L’introspezione è servita molto a Michele in questi anni, anni in cui, è stato vittima di un male che l’ha reso prigioniero di sé stesso, l’acufene. L’acufene lo scinderà tra Michele e Caparezza, l’uomo e l’artista, in una prigionia fisica e mentale dalla quale riuscirà a fuggire solo imparando ad accettarlo come parte di sé. Se Prisoner 709 era detenzione ed evasione, Exuvia è morte e resurrezione. Caparezza lascia il suo corpo, non fisicamente, ma come gli artropodi ai quali rimane solo il loro esoscheletro dopo la muta.

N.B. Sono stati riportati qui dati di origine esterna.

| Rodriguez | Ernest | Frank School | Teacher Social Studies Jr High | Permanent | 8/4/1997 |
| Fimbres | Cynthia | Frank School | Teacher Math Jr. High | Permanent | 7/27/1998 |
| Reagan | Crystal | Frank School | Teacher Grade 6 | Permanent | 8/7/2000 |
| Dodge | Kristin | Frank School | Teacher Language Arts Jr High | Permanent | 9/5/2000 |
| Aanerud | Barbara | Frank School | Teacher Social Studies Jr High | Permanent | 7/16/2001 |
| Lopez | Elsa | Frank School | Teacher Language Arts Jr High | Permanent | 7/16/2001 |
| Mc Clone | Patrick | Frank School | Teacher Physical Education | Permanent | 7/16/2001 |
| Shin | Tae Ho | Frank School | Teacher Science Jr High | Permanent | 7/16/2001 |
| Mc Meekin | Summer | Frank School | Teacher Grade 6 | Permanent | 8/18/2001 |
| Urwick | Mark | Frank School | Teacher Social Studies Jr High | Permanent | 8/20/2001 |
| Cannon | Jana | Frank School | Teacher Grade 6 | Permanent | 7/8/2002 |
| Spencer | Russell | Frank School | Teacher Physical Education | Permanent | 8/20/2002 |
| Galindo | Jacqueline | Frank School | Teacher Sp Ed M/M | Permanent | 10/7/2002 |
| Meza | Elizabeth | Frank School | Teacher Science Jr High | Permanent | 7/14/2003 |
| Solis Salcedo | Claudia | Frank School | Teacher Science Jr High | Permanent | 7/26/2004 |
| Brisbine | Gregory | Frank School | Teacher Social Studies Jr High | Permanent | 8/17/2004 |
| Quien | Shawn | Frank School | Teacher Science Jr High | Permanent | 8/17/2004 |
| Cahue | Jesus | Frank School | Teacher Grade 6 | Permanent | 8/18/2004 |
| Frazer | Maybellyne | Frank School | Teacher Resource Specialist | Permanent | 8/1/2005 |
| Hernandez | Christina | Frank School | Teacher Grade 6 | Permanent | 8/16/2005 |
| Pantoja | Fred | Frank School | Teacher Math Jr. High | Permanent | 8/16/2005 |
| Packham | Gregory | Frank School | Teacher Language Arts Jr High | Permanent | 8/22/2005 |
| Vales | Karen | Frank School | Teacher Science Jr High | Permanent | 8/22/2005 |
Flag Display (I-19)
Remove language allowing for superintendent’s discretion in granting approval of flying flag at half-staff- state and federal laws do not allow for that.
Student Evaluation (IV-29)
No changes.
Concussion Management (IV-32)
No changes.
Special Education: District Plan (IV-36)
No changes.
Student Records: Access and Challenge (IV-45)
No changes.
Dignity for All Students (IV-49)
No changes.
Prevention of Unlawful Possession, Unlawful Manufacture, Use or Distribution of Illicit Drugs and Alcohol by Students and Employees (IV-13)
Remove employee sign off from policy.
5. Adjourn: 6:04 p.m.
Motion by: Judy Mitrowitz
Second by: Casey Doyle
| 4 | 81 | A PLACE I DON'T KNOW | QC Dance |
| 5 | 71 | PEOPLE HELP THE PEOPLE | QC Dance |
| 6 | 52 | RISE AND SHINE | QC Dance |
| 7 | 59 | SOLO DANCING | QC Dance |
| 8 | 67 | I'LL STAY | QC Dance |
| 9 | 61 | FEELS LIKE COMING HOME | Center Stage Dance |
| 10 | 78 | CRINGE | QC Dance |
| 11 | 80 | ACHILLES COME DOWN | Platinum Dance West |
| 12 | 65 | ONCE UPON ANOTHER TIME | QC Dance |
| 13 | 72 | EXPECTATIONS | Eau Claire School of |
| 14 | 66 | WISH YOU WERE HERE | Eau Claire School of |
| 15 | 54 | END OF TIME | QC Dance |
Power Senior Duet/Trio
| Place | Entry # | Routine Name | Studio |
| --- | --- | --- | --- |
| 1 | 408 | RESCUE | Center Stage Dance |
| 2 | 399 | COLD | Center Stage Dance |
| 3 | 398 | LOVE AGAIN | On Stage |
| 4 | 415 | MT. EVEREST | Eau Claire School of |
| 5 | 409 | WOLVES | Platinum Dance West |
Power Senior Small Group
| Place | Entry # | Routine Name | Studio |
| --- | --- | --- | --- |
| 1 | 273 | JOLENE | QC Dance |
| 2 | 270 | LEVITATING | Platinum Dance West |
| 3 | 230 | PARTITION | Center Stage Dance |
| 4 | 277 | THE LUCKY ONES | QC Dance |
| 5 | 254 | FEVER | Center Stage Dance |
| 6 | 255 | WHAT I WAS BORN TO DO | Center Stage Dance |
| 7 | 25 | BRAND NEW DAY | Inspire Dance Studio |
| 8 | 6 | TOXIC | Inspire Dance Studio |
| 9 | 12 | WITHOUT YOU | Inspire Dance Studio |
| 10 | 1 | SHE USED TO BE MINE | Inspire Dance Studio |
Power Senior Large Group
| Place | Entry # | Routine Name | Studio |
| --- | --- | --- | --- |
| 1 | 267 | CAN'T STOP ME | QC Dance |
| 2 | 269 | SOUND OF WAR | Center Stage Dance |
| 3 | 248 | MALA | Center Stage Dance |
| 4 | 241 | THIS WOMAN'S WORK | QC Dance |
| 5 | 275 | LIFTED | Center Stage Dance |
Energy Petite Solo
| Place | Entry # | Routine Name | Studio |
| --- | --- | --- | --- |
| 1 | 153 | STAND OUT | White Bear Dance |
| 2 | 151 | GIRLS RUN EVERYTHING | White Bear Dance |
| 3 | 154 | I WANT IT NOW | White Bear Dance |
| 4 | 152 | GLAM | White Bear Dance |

L’ottavo disco, per Michele, è quello più difficile. Non perché debba rispondere ad esigenze particolari ma perché arriva dopo un percorso artistico che ha segnato l’esoscheletro di Michele. Per questo Canthology non dev’essere visto come un brano autocelebrativo ma come un punto di partenza che punta alla riscoperta del proprio io. Michele prende quindi El Sendero, cammino che lo porta a riscoprire le proprie origini. Ma qui c’è l’eterno paradosso: la forza per aprire le ali e spiccare il volo emerge da una battaglia inesausta, fatta di assurdi e contraddizioni. Caparezza intraprende quindi un viaggio di separazioni: è in fuga dal suo disco precedente, che è quindi l’inizio del distacco dai resti del suo io.
Anche le strumentali giocano un ruolo molto importante nell’economia del disco. Non è sorprendente trovare una moltitudine di richiami a diversi generi musicali. La Scelta, ad esempio, ci ricorda la fibra più squisitamente cantautoriale di Capa, sempre aperto alle sperimentazioni e ci ricorda che il suo lavoro è tutto un gioco di metri, ritmi e tempi. L’ipnotico alternarsi di extrabeat e tempo in Canthology ne è un fulgido esempio.
Alla fine dell’ascolto, Exuvia lascia delle domande aperte. E’ un’opera densa ma perfetta sotto ogni punto di vista. Ancora una volta, sembra di essere di fronte ad un testamento artistico. E questo rimarrà in giudizio ai posteri, ma qualsiasi cosa uscirà dopo Exuvia, sarà dopo Exuvia.